Aslında biliyorsunuz bu konuları bu köşede devamlı işliyorum, örnekleriyle çeşitli açılardan görüşlerimi değerlendirmenize sunuyorum. İş dünyamızın gazetemize aktardıkları görüşleri okuduğumda, onların da üretimlerinde ihtiyaç duydukları ara gücün ve bu gücün oluşumunda eğitimin önemi üzerindeki düşünceleri beni sevindirdi. Biliyorsunuz ben tarımda, hayvancılıkta ve de sanayide nitelikli eleman yetiştirilmesi konusunun önemini, dünyadan örneklerle hep sizlere sunarım, çözümün tabanında da uygulamalı meslek eğitimi olduğunu, vurgularım. Bu sistem bizim eğitim düzeni içinde, birkaç güzel örnek dışında, pek yaygın olmadığı için, iş dünyası yeni aldığı elemanları kendi çatısı altında eğitip verimini artırmaya çalışıyor. Güzel örnek derken, BTSO ve Bursa OSB yönetiminin destekleriyle OSB içindeki meslek okulundaki eğitimin uygulamalı düzene sokulduğunu hatırlayalım. Okulda eğitim alan öğrenciler haftanın belli günleri, kendi dallarındaki fabrikalarda çalışarak eğitimlerini etkinleştiriyorlar.

Sağlanan Veriler
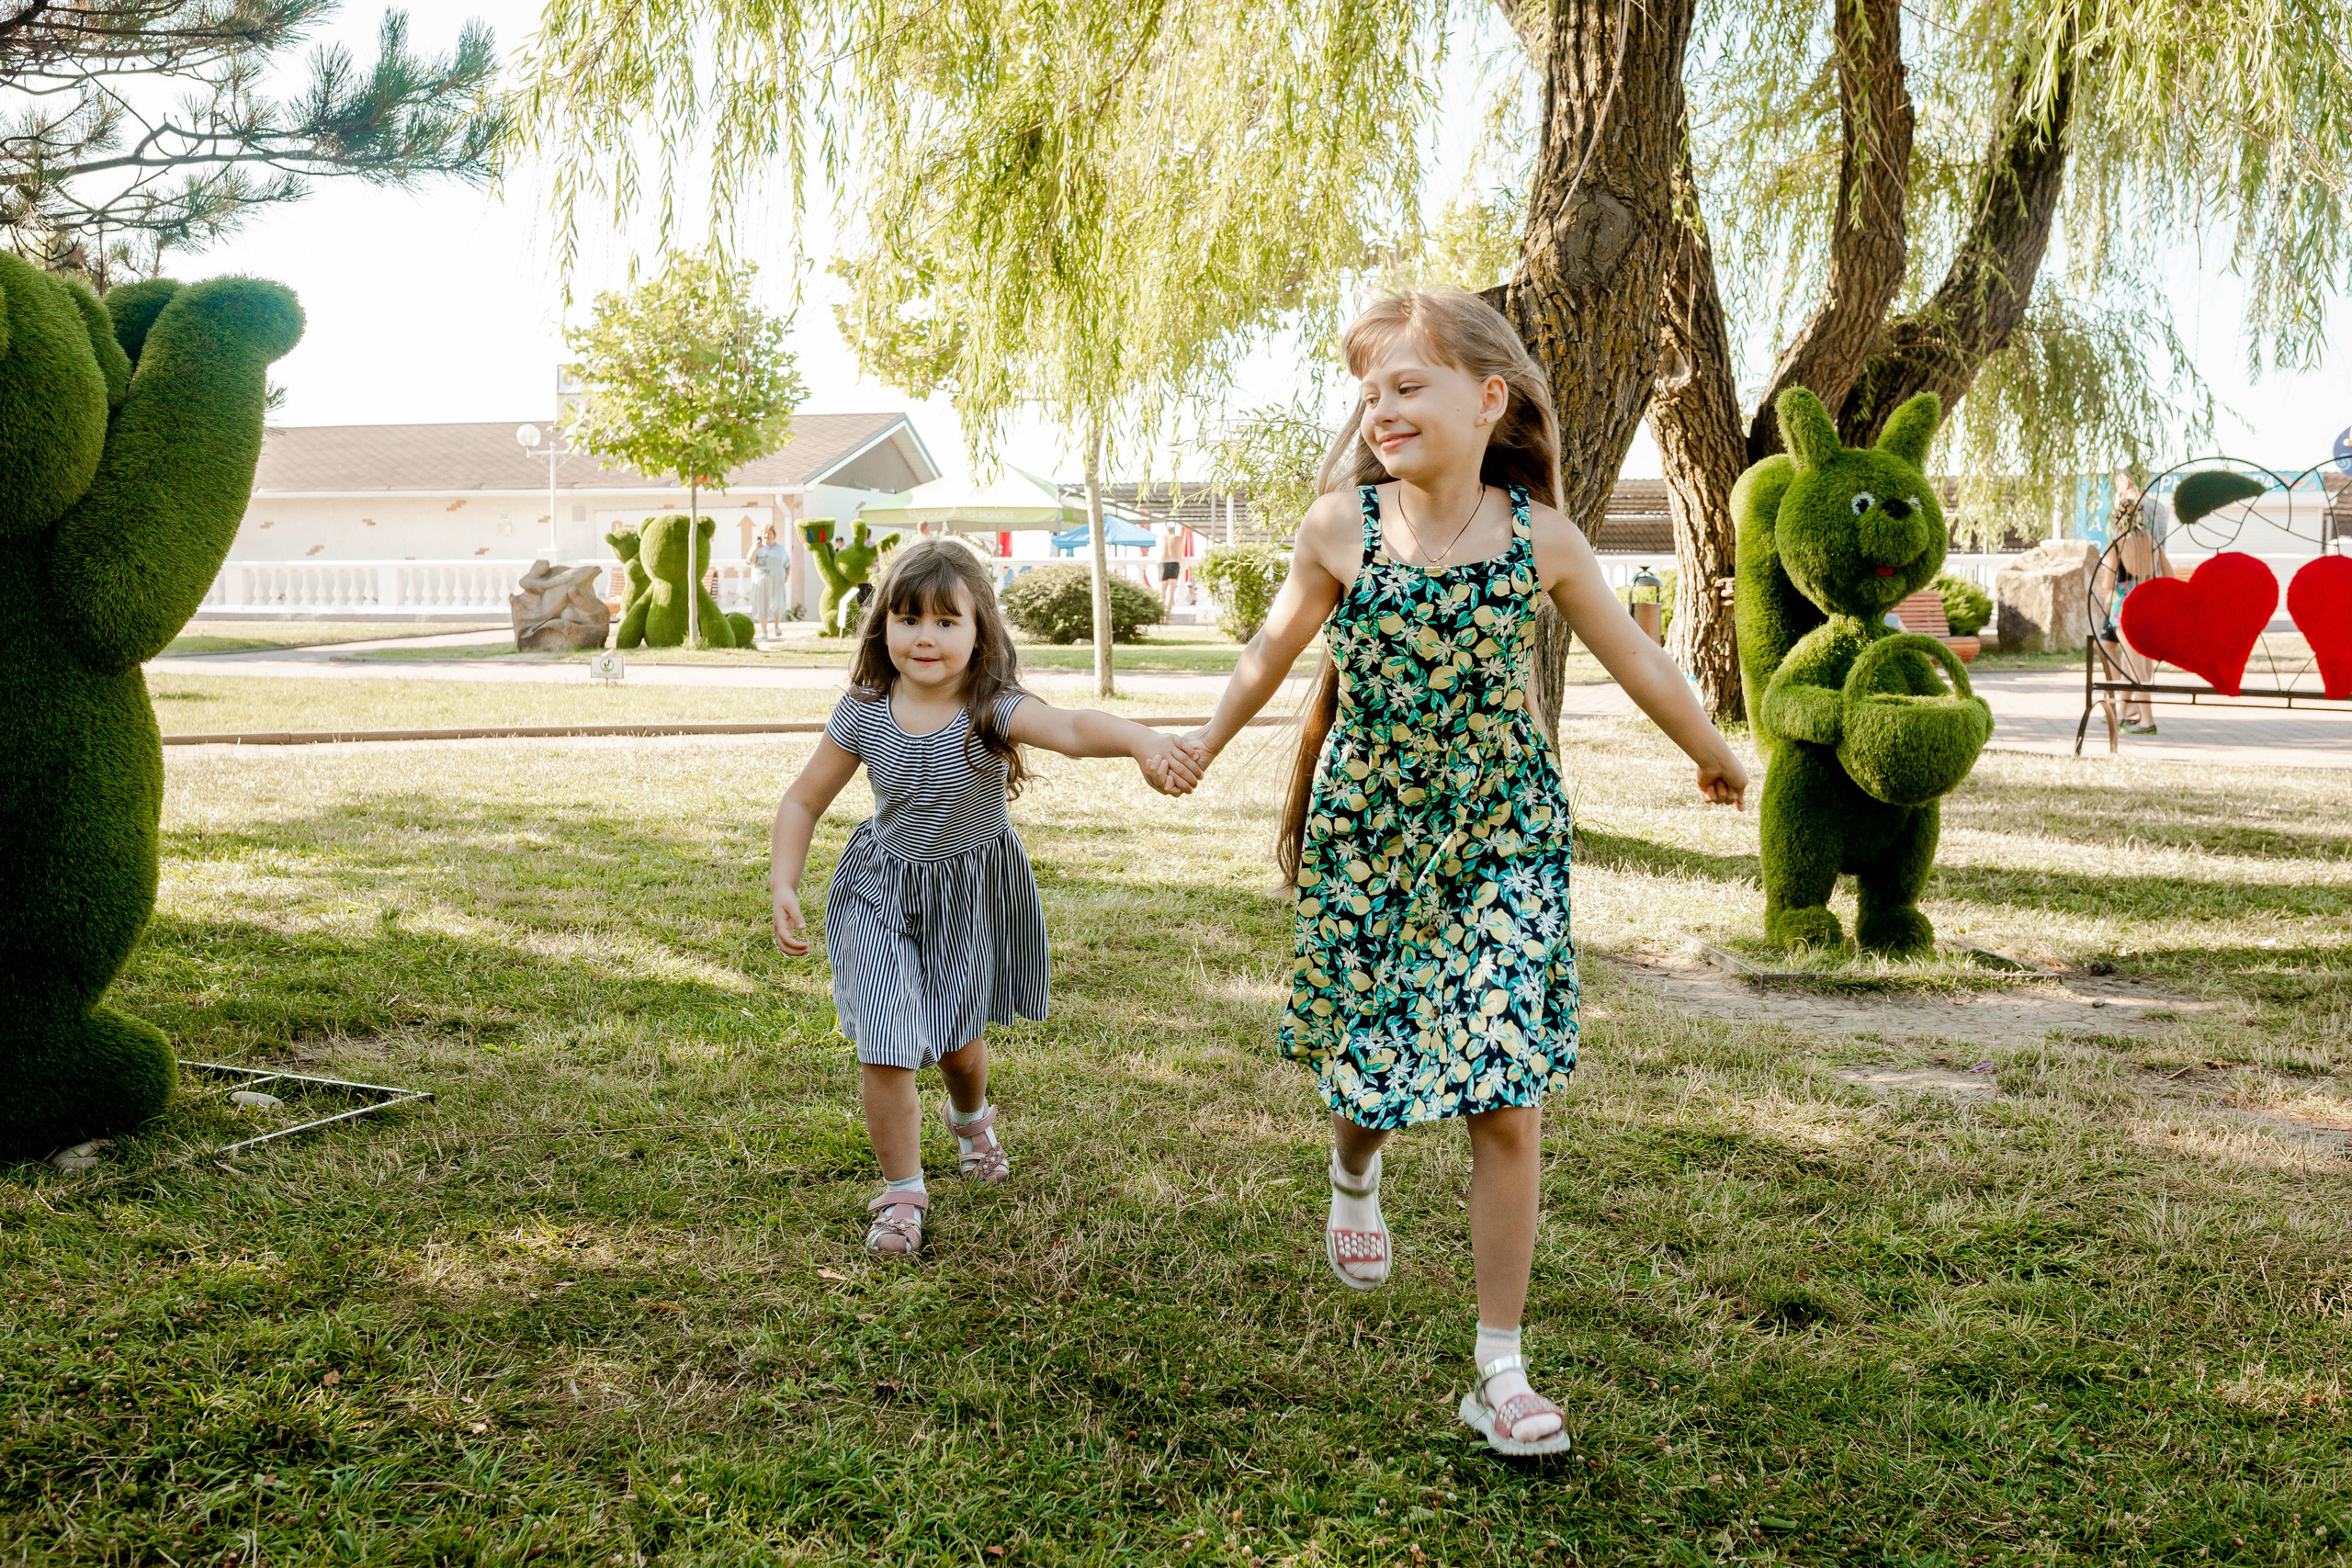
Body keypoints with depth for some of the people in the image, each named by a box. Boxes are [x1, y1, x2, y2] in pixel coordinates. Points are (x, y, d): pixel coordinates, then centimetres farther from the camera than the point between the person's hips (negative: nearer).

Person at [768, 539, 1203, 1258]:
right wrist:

Sorular
A - Meslek eğitimi yazısına göre OSB içindeki meslek okulunda okuyan öğrenciler haftanın belli günlerinde ne yapıyor?
B - Meslek eğitimi yazısının devamını, son cümlenin ardından başlayarak yazın.

Görevlere Göre Yanıtlar
A - Kendi dallarındaki fabrikalarda çalışarak eğitimlerini etkinleştiriyorlar.

B -
Gelelim Sayın İbrahim Burkay’ın önerisine;
Bugün Bursa, 17 resmi OSB ve 7 resmi olmayan OSB ile ülkemizin önemli bir sanayi kenti, ama barajlara, sulama sistemlerine ve de birinci sınıf tarım topraklarına sahip çok değerli bir tarım kenti de hem de sanayi ürünleri gibi tarım ürünlerini de ihraç eden bir kent. Bu nedenle kentin geleceğine yönelik kararlar alırken bu değerlerine de sahip çıkılması büyük önem taşıyor. Gıda ve Tarım İhtisas Bölgesi oluşumu kentimizin yukarda açıkladığım özellikleriyle uyum sağlayacaktır, buna inanıyorum. Gelin bu bölgeyi yoğun tarım ve hayvancılık yapılan Mustafakemalpaşa ve Karacabey ovalarına hitap edecek tarzda o bölgede kurun, Karacabey Harası’nda da birer uygulamalı tarım ve hayvancılık okullarını oluşturun. Ama önerdiğiniz diğer sanayi OSB’lerinin oluşumundan vazgeçin. Zira bu yeni OSB’ler, hem değerli tarım alanları üzerine kurulacak, hem de yeni göç yollarını açacak, nüfus artışını tetikleyecek ve yine çok değerli tarım topraklarının yok oluşuna neden olacak.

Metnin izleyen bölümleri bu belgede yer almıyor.